Franklin Barbecue is currently closed, but despite rumors, not for good. Aaron and Stacy Franklin shut the doors at their popular Austin barbecue joint from July 30 to August 9, as they do annually so the full staff can take a vacation. The couple landed in Portland, Oregon, on Sunday night, and as he waited at the rental car counter, Aaron Franklin got a few worried texts asking if he was closing what is probably the most famous barbecue joint in America.

“No. Absolutely not,” Franklin told me over the phone while he watched his daughter on a playground during the family’s full day of vacation. He had listened to portions of the latest episode of the Tales From the Pits barbecue podcast that speculated on the closure, based on rumors and recent changes at Franklin Barbecue. (The episode, published on Sunday, was taken down on Monday, and hosts Bryan Norton and Andrew Martinez issued an apology.) “We firmly believe that Franklin Barbecue as we know it is undergoing a major change, and in the not too distant future may not be owned and operated by Aaron and Stacy Franklin,” said the tease for the episode. “That’s some real TMZ stuff,” Franklin said of the assertions.

The speculation set barbecue Twitter ablaze late Sunday night. As I got concerned messages about the future of Franklin Barbecue on Monday morning, I went to the man himself. “Why in the world would we shut down the one thing that’s made everything else possible?” Franklin asked, explaining that the joint wasn’t shutting down anytime soon.

In fact, Franklin Barbecue is expanding its offerings. “By the end of the year, we’re opening up a taco trailer outside of Franklin,” he said. The 1971 Airstream trailer, which won’t have a name of its own (presumably to keep it grouped with the barbecue joint on Yelp and aggregation sites), will serve breakfast tacos and coffee for folks waiting to get their taste of Franklin brisket. (Yes, it’s an entire concept built for jokes about the line.)

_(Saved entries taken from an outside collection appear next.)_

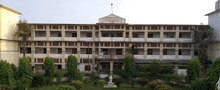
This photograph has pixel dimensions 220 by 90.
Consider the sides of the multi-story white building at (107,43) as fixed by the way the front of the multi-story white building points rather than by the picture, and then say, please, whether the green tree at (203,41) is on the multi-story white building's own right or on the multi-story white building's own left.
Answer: on the multi-story white building's own left

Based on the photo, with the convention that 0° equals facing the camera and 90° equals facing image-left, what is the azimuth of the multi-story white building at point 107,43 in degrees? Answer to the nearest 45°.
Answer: approximately 0°

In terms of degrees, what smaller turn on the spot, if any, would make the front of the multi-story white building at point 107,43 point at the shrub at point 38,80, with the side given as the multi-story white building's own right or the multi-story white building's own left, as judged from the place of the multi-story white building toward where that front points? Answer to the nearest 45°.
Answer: approximately 45° to the multi-story white building's own right

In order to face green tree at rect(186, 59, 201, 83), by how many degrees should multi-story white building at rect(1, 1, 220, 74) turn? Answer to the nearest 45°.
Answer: approximately 45° to its left

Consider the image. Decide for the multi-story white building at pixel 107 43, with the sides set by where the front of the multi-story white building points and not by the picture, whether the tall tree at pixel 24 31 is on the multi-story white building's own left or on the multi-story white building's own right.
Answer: on the multi-story white building's own right

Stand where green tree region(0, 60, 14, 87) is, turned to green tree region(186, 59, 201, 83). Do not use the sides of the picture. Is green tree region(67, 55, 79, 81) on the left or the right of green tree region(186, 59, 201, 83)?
left

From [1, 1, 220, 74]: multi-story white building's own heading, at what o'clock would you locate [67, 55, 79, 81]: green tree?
The green tree is roughly at 1 o'clock from the multi-story white building.
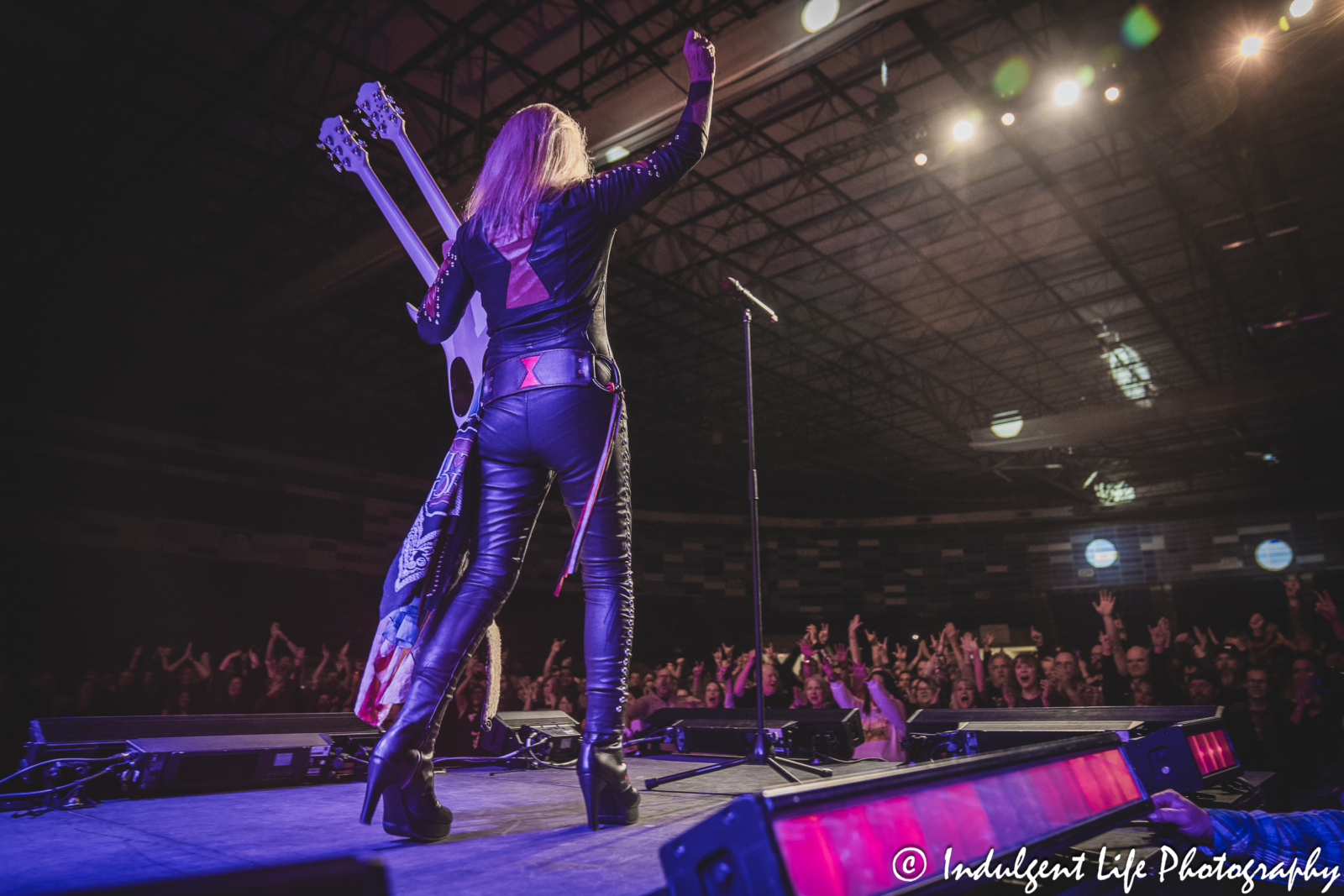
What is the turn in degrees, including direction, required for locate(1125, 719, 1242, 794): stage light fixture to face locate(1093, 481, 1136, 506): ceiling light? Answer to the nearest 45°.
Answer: approximately 135° to its left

There’s also a new Franklin book, which is coming in March 2019 and is already Amazon’s number one new release in barbecue books—even before the title is set. Franklin has already published the wildly successful Franklin Barbecue: A Meat-Smoking Manifesto, and this sophomore effort will focus on steak. “The be-all, end-all guide to cooking the perfect steak—from buying top-notch beef, seasoning to perfection, and finding or building the ideal cooking vessel,” reads the online description.

Franklin Barbecue has seen some staff changes recently, although that doesn’t mean the joint is shutting down. Benji Jacob, whose smiling face often greeted customers as he worked the Franklin line, left the joint in late June to pursue a career outside of barbecue, around when onetime Franklin brisket whisperer Braun Hughes left his position of kitchen manager to work on the north side of town at Stiles Switch. When I stopped by in early July, Hughes said he was focused on the brisket at Stiles Switch, and didn’t offer much about why he left. Aaron Franklin didn’t either, but did explain that the kitchen manager duties are now the responsibility of six-year Franklin veteran Andy Risner.

Brothers Matt and Caleb Johnson, who previously ran the Franklin welding shop, have started Mill Scale, a pit building business in Lockhart. The shop opened three weeks ago and already has orders from Europe for barbecue pits. The Johnson brothers had been pegged to build the backyard smokers—the Elon Musk of barbecue pits—that Aaron Franklin has promised for a couple years, and their departure led some people on the comically long waiting list to assume they’d never get the chance to buy one of the backyard pits. Not so, says Franklin. “Everything is still moving ahead on that front,” he said. “I just got the last round of all the branding and logos back last week.”

The pits will be built in a new warehouse on the south side of Austin, but permitting for the site and the building has been a drawn-out process over the past three years. “They [the city of Austin] treated us like a Home Depot,” Franklin said, explaining that they had to build water detention ponds before they could even get a demolition permit for the building currently on site. “Today we’re demo-ing the old building on the lot,” he told me on Monday, and they expect to have the foundation completed for the seven-thousand-square-foot space in two months, when they’ll hire a crew of welders to start fulfilling the backyard smoker orders.

Franklin has had enough fires—both the blaze last August that required building a new pit room and a similar scare last week when a roof duct fire, likely started by a stray ember that snuck through the vent hood, shut down Loro, the restaurant which Franklin cofounded with Tyson Cole, for two days—without a figurative fire flaring up from a podcast episode. He was happy to put the rumors to rest, but wouldn’t ’fess up to one detail revealed in the now infamous “lost” episode. What about that permit for a building on Sixth Street in Austin, which the Tales From the Pits hosts connected to Franklin? “We’ve got something fun up our sleeve,” he said, “but we can’t say what just yet.”